───── SELECTED TEXT
Concordance models assessed whether a mother and child having the same single genes, haplotype, or genotype, affected HIV transmission. Again, both univariable and multivariable models were fit, and multivariable models controlled for gravidity, CD4 count, and viral load, which were categorized as mentioned above.
For several single genes that appeared related to HIV transmission from mother to child, models with interaction terms were used to assess whether the relationship between KIR gene content of mothers and MTCT differed for different levels of CD4 count or viral load, where CD4 count and viral load were dichotomized as mentioned above. Models controlled for gravidity and were fit for CD4 count and viral load separately.
The false discovery rate (FDR) was used to determine significance, controlling for multiple comparisons within each of the comparison groups separately, where comparison groups were defined by gene content type (single genes or not), whether the genes considered were from infants, mothers, or concordance between the two, and if the models used were adjusted. Two additional groups were defined for the interaction models, one group with interaction with CD4 and the other group with viral load interaction. Since there are two gene content types, three subject types, and two model types, plus two additional interaction model groups, there were 14 comparison groups for which FDR was used to determine significance individually.
──────────
───── PROVIDED DATA
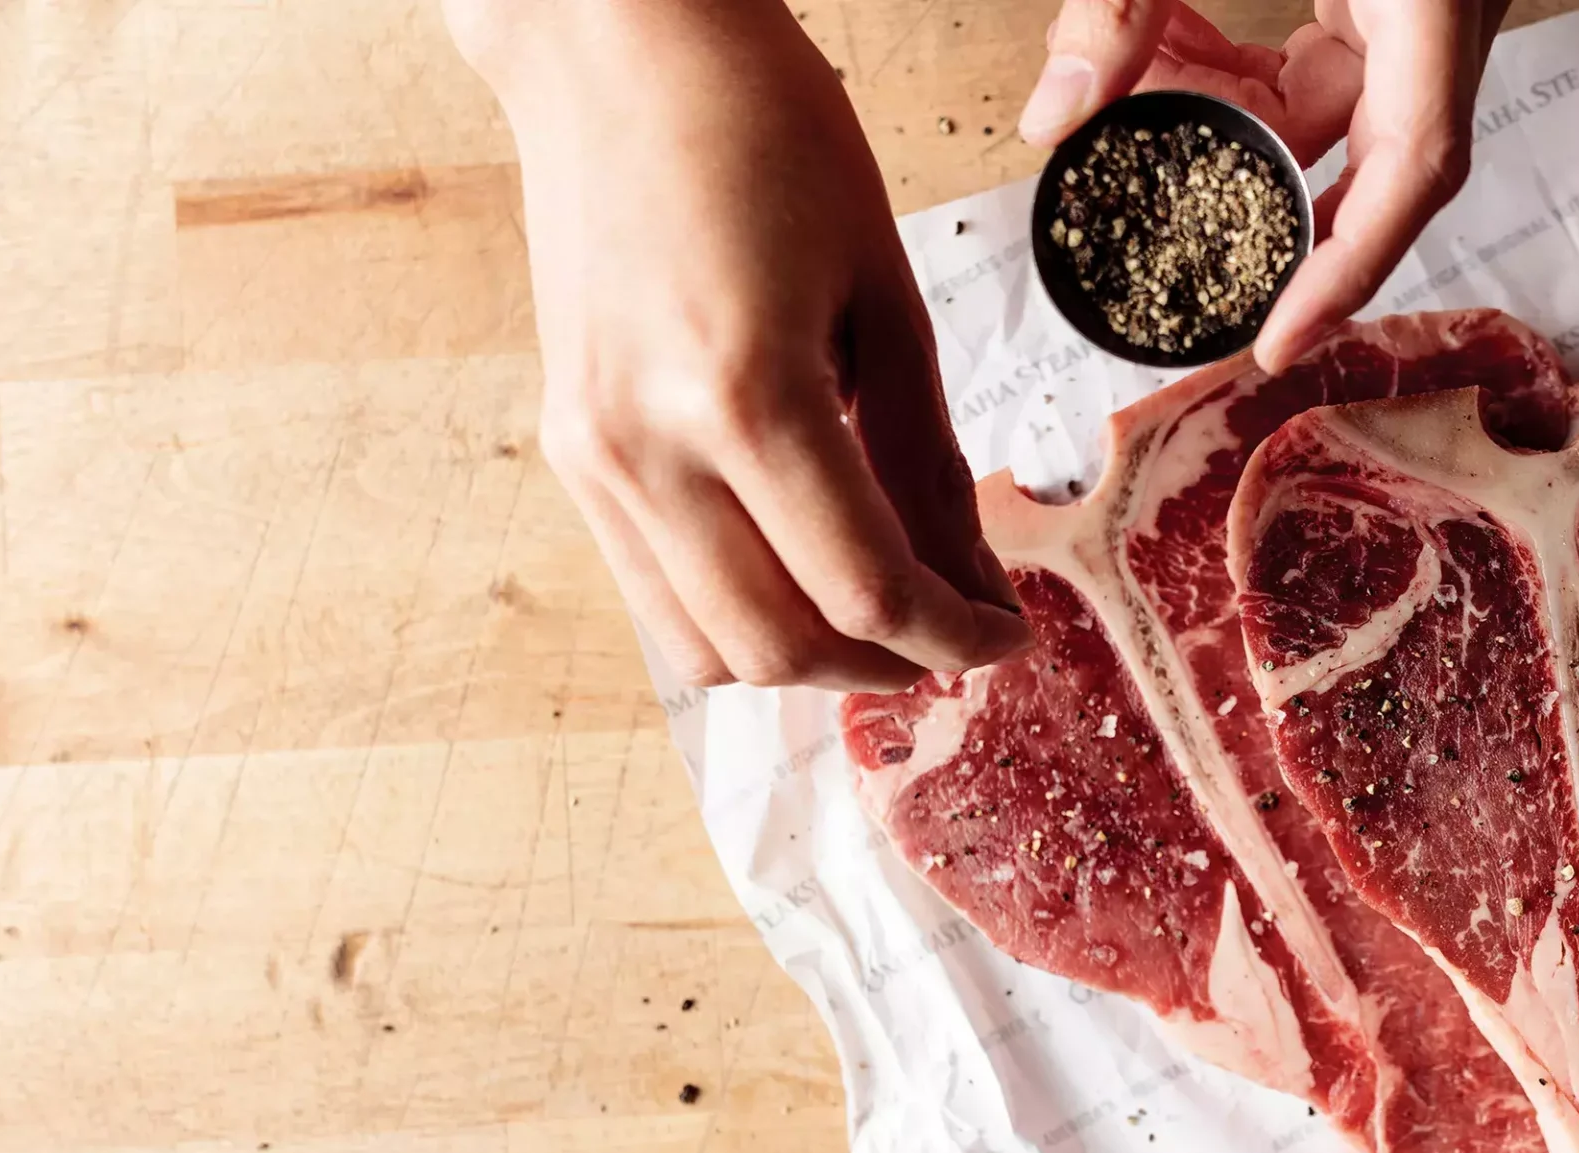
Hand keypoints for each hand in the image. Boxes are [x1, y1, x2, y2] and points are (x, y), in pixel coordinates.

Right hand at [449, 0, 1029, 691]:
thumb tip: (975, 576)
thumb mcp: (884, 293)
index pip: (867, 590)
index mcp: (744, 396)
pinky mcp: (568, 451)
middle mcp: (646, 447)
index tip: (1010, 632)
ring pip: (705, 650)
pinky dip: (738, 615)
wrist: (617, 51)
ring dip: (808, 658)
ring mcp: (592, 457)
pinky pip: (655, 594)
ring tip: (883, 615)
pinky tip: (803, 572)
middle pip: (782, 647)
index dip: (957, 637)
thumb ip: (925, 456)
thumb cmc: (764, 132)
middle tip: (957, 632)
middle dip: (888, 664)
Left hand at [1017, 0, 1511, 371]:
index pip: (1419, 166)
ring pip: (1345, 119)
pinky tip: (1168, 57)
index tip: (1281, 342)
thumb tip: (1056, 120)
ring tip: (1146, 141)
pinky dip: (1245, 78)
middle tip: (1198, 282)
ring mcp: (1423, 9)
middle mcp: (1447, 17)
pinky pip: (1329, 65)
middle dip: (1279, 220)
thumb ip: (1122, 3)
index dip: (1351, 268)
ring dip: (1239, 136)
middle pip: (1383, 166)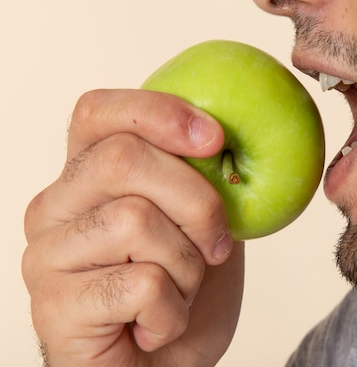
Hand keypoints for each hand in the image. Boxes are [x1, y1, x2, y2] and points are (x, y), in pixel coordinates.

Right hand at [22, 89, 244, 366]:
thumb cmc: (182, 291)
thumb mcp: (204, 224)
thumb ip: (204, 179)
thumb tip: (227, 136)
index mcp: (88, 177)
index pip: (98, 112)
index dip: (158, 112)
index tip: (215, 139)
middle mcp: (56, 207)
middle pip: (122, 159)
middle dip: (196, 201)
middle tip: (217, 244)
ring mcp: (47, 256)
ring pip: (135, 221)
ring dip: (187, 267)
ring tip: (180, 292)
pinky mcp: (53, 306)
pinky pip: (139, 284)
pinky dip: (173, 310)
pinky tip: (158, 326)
──────────
───── PROVIDED DATA
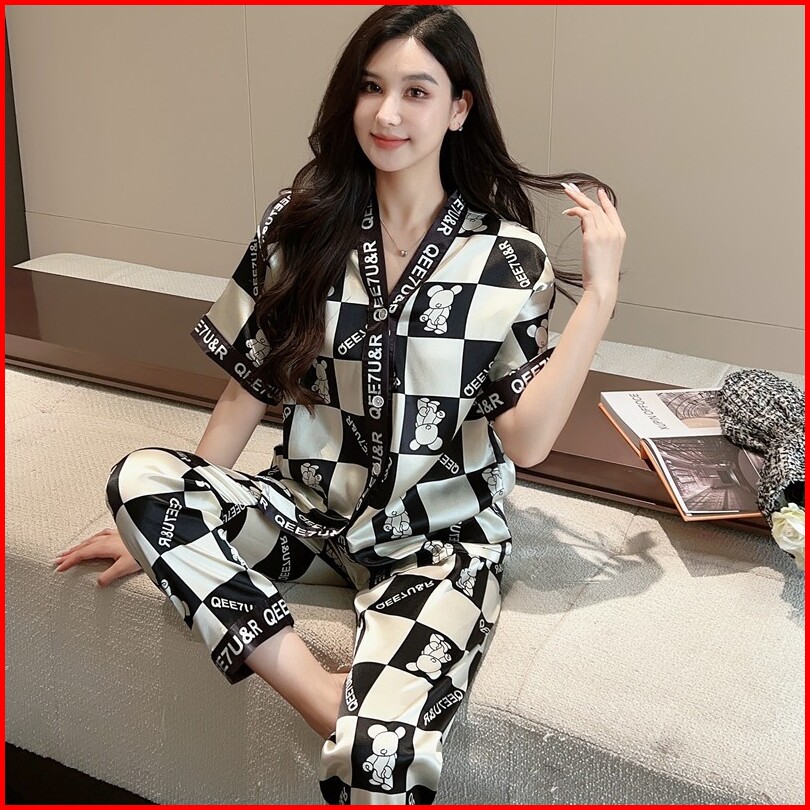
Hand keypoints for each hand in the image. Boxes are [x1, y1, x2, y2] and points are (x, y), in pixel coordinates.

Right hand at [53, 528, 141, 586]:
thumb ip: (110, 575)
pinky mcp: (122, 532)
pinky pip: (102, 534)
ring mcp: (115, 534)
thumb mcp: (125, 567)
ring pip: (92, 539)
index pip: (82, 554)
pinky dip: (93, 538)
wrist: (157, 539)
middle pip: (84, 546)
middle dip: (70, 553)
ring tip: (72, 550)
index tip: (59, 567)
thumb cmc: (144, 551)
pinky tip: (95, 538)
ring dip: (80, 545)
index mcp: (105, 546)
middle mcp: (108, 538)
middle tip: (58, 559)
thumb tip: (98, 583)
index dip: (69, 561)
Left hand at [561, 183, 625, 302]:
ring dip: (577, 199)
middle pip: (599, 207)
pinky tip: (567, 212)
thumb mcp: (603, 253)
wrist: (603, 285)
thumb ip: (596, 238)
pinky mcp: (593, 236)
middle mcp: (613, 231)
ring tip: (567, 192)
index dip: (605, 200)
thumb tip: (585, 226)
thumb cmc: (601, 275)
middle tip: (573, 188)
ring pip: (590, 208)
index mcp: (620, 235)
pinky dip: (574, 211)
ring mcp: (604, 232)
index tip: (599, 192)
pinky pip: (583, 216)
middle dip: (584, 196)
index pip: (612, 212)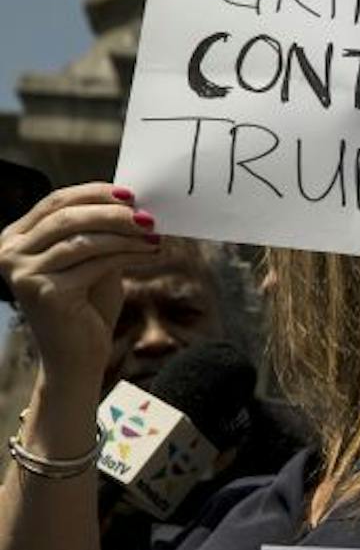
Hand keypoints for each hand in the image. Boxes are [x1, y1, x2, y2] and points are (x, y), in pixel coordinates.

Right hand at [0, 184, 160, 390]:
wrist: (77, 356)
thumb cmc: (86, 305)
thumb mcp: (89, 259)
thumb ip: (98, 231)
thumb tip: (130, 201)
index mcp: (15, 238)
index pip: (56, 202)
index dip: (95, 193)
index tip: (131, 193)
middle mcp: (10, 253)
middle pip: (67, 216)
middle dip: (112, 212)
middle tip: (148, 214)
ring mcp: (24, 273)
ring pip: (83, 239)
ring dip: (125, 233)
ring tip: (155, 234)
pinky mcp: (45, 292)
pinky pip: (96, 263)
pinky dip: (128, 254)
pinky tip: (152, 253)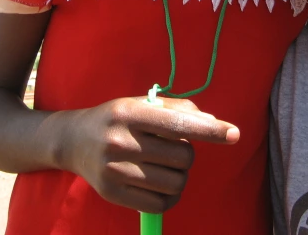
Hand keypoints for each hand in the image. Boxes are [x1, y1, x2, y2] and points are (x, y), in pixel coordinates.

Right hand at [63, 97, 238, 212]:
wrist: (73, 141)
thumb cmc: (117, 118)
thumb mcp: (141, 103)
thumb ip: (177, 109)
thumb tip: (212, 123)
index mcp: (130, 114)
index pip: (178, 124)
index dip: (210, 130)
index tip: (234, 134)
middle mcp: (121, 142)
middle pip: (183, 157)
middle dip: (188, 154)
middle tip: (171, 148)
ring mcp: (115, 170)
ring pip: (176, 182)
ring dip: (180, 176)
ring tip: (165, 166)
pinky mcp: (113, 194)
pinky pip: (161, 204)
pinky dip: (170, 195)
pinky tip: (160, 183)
──────────
* [THE TASK]
Answer these questions from the text on HIV transmission models.
(a) In the concordance models, which variables did the multivariable models control for?
(b) How were CD4 count and viral load handled in the models with interaction terms?
(c) For how many comparison groups was the false discovery rate used to determine significance?

* [YOUR RESPONSE]
(a) Gravidity, CD4 count, and viral load.
(b) They were dichotomized, and the models were fit for CD4 count and viral load separately.
(c) 14.